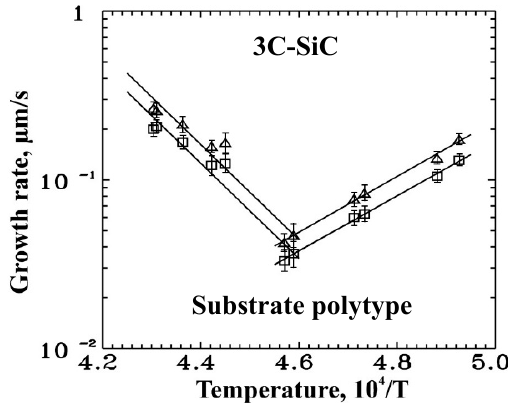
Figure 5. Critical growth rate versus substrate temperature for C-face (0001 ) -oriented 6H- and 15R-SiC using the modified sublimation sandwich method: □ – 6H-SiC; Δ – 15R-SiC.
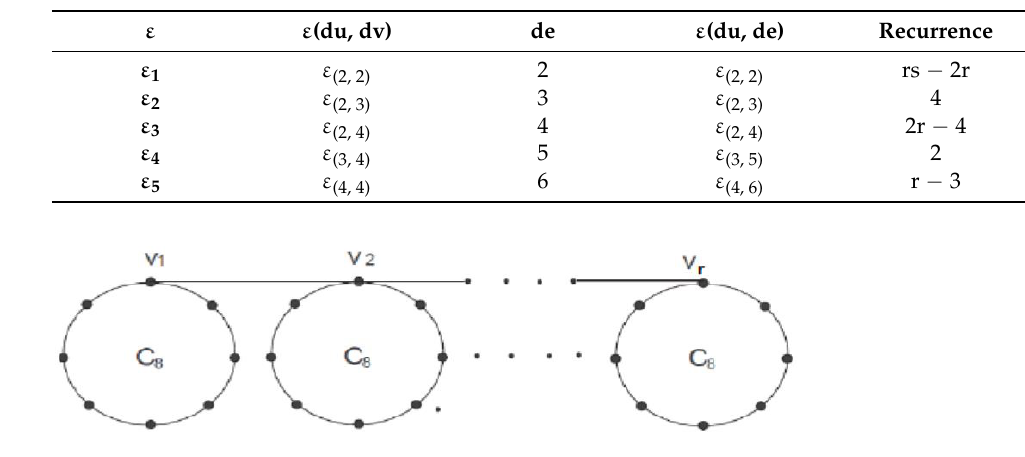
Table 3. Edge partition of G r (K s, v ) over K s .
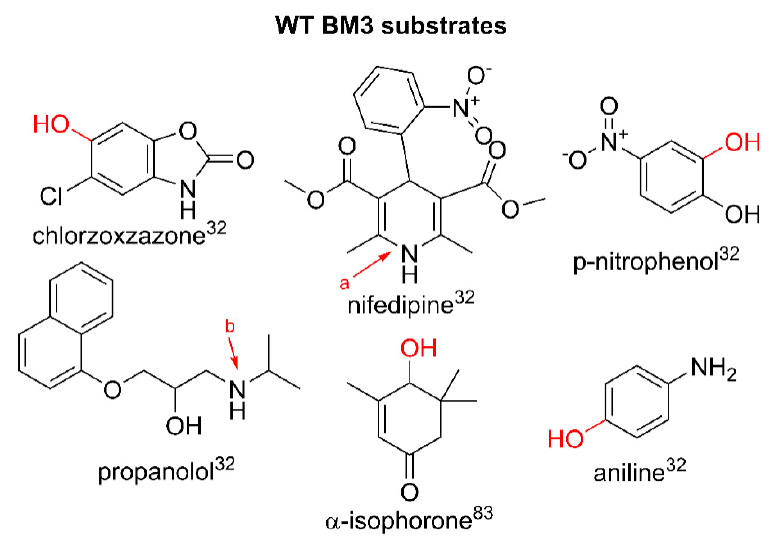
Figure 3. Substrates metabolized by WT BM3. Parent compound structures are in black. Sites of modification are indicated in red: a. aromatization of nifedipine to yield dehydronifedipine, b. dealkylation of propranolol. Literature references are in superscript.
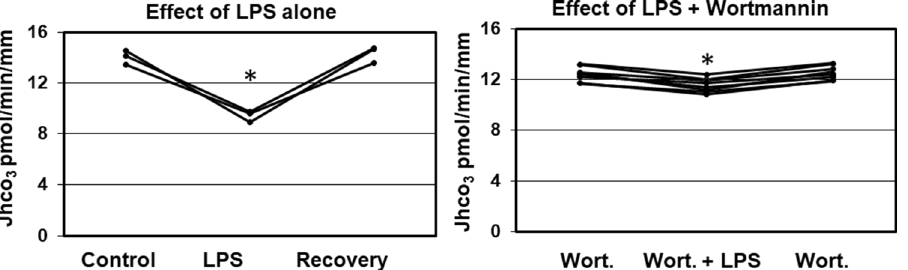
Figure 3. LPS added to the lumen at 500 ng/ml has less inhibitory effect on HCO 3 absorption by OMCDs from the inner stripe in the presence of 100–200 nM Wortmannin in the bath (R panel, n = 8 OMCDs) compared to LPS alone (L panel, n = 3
+++
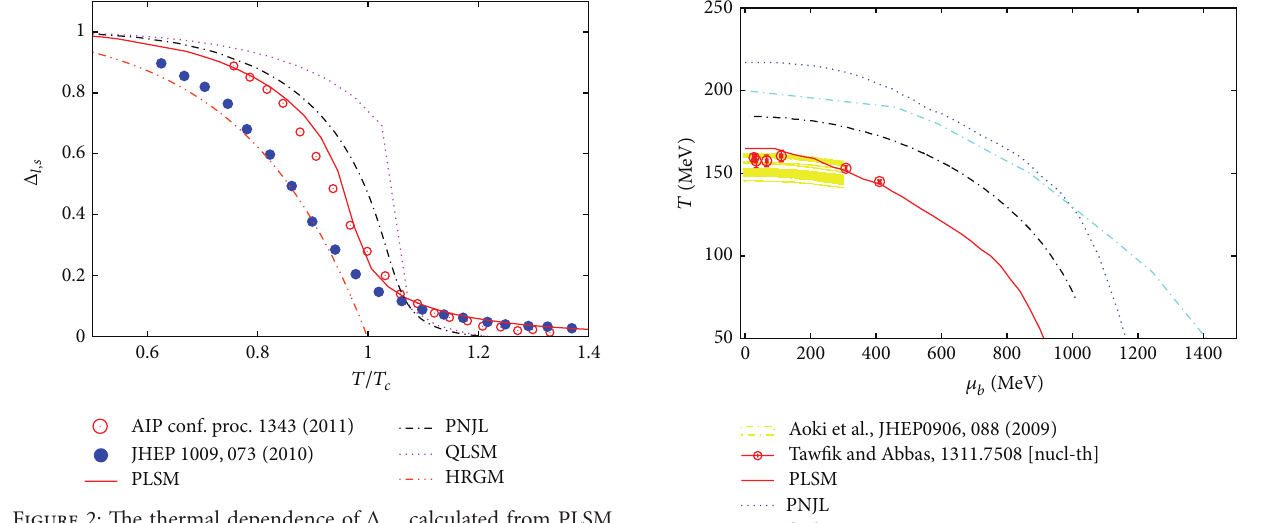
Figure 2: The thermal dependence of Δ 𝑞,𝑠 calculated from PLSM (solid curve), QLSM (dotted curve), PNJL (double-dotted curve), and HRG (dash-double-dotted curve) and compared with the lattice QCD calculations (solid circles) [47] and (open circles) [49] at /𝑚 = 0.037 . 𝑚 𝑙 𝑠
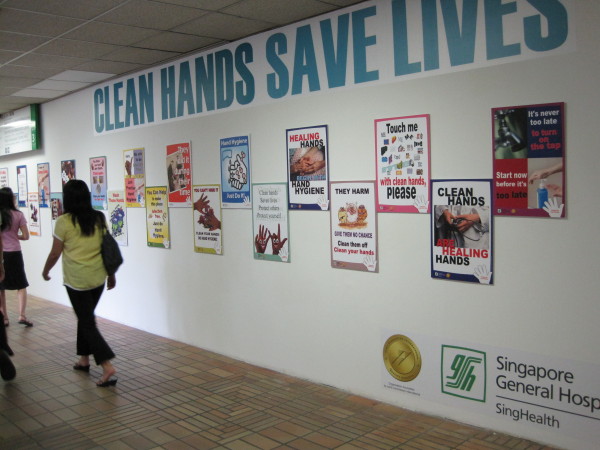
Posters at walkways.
+++
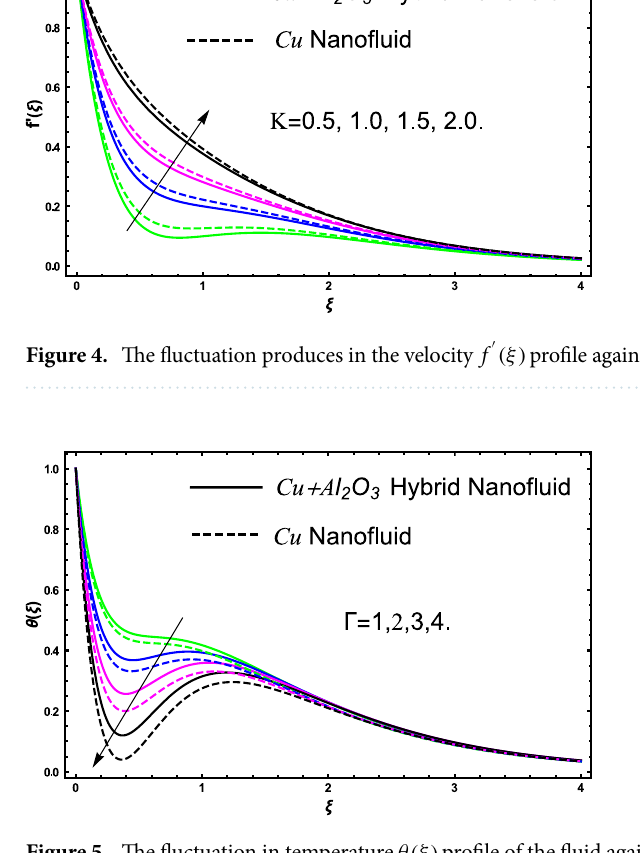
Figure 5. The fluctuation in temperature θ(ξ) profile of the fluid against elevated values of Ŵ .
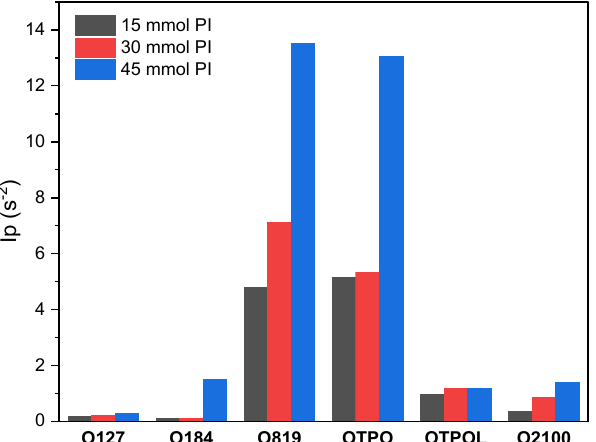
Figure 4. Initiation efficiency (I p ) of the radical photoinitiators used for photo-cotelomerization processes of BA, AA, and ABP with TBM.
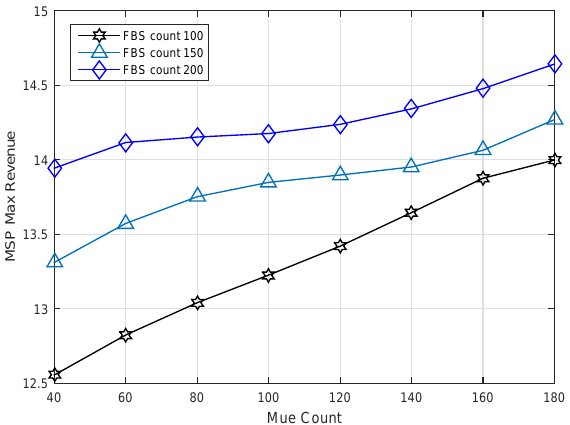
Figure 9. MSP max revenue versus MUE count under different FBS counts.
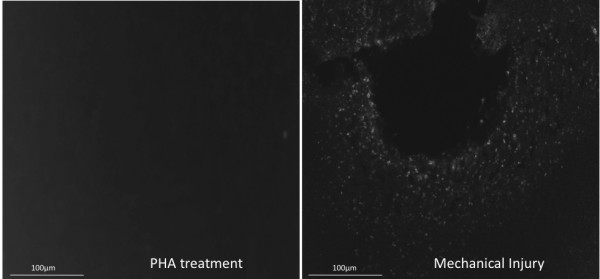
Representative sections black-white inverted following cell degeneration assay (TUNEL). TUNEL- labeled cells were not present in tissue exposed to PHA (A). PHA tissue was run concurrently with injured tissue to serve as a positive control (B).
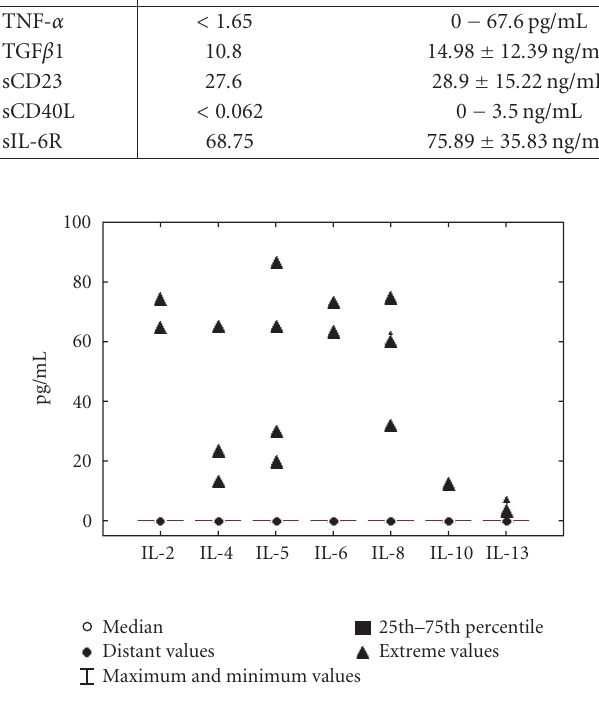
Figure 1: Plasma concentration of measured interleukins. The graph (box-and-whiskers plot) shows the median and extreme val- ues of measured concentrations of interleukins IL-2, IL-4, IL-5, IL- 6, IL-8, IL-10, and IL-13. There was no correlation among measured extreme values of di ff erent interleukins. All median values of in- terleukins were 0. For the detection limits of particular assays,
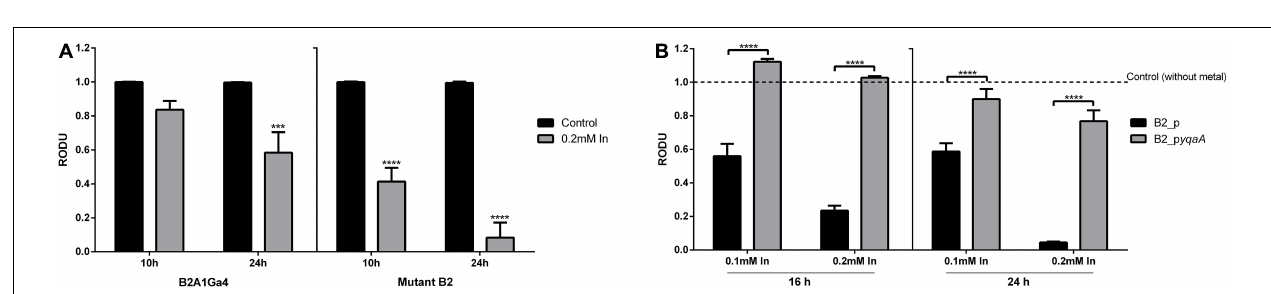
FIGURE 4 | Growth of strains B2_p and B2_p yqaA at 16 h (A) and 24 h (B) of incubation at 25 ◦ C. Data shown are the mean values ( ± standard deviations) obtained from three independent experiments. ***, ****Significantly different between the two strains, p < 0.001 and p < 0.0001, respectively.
+++
Copy each line of the preceding data that contains the string "versus".

Figure 5. Critical growth rate versus substrate temperature for C-face (0001 ) -oriented 6H- and 15R-SiC using the modified sublimation sandwich method: □ – 6H-SiC; Δ – 15R-SiC.
Figure 9. MSP max revenue versus MUE count under different FBS counts.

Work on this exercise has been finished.